Ohio’s Speech Police
Should the government fact-check political ads?


Katrina Trinko

Chris Finney, an Ohio lawyer who has represented multiple clients in cases involving the Commission, is frank about his frustrations with the law.

“Ninety-eight percent of the stuff that goes on at the Ohio Elections Commission has nothing to do with the truth or falsity of the statement in question,” he says. “It has to do with trying to embarrass your opponent as Election Day approaches. You get a headline that says this person is a liar. You may get a ruling in time that you can publish printed materials that say the OEC found that my opponent lied.  And that’s what it’s all about.”

In one case, Finney’s client was accused of lying because he had said that government officials had paid $60,000 to buy a building they tore down. Not so, argued the officials, who pointed out they had paid $30,000. Finney’s client pointed out that while they had paid $30,000 for the building, there had been other associated fees, such as $8,000 for lawyers and $4,000 in appraisal fees, that ultimately pushed the full cost to $60,000.

“So when you add it all together, my client was right, at least in one interpretation,” Finney comments. “Their client was right in another interpretation.

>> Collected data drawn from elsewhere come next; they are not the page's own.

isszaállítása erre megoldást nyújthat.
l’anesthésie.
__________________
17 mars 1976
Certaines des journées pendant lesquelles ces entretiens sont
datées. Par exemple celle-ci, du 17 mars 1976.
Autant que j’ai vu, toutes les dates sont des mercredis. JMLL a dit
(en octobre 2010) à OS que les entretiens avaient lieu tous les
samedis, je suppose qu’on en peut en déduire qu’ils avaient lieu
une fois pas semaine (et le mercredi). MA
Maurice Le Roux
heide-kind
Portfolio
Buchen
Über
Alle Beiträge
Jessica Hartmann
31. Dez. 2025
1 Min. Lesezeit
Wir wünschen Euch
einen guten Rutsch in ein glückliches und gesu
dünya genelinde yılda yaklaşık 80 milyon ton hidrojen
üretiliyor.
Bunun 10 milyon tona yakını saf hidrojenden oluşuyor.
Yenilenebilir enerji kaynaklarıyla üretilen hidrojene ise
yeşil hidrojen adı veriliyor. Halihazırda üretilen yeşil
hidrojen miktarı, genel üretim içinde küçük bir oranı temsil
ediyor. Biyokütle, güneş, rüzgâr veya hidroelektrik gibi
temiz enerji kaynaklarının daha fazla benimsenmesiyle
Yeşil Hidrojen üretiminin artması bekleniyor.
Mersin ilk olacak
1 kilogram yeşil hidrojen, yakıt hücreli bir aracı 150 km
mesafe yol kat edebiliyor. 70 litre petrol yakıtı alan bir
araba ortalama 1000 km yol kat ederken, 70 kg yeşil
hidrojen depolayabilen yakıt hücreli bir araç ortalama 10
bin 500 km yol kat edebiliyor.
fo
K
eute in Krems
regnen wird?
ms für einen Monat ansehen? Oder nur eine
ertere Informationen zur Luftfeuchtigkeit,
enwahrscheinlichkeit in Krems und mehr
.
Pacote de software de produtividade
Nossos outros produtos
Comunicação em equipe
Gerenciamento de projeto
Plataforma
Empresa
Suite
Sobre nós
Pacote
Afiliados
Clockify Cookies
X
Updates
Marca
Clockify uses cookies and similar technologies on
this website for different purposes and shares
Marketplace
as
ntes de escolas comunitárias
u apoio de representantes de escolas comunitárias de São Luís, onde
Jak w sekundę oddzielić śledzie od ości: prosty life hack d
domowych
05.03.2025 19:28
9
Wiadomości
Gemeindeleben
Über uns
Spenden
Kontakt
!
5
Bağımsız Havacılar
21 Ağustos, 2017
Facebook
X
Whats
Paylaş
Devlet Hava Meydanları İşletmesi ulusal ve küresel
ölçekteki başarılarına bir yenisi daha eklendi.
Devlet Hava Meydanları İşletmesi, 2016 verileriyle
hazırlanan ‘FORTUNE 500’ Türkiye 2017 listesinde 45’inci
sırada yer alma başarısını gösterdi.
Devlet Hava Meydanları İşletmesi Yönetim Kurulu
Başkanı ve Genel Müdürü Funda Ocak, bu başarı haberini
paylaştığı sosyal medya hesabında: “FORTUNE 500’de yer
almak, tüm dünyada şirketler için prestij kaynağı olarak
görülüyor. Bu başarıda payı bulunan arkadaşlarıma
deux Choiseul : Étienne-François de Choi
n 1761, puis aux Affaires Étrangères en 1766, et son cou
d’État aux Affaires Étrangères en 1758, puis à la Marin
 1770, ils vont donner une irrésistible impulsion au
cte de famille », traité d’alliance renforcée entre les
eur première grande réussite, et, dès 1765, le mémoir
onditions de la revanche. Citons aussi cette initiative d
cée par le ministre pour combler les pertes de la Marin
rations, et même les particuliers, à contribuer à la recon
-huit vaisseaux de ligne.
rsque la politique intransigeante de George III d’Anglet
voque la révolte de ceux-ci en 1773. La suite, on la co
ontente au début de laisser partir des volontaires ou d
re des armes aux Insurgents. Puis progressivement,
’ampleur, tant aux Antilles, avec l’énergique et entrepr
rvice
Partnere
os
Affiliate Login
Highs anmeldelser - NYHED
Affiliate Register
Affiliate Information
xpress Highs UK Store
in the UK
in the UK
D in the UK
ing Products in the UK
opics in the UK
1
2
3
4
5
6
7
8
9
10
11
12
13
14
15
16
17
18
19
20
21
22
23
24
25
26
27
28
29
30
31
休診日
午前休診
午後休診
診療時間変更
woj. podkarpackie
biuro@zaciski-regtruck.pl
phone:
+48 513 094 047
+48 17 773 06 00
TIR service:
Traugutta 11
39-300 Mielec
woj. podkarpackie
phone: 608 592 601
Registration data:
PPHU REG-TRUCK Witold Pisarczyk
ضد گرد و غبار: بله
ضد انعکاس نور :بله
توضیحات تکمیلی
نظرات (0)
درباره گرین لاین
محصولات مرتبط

Who’s telling the truth and who’s lying? Do we want government deciding that?”

Finney also dislikes the fact that commissioners don’t need to have a legal background. The panel is bipartisan, and must be composed of three Republicans, three Democrats, and one independent. Currently, four of the six members (one member recently resigned, and a replacement has not yet been appointed) have legal training.

Overturning Ohio’s false-statement law could prove tricky. A version of it has been around for over half a century, and has already survived a court challenge, with the Sixth Circuit ruling in 1991 that the portions of the law connected with speech regulation were constitutional. The SBA List has a different legal argument than was used in the earlier case, but it’s anyone’s guess how persuasive judges will find it. “I have no idea,” admits Bopp, when asked how far the case could go.

But he is confident that it will have far-ranging echoes. “It is fundamentally unconstitutional to empower the government to decide what speech is false and what speech is true,” says Bopp, “and then punish the false speech when we are talking about candidates for political office. This is at the core of First Amendment, and this is for the voters to decide, not the government.”

— Katrina Trinko is an NRO staff reporter.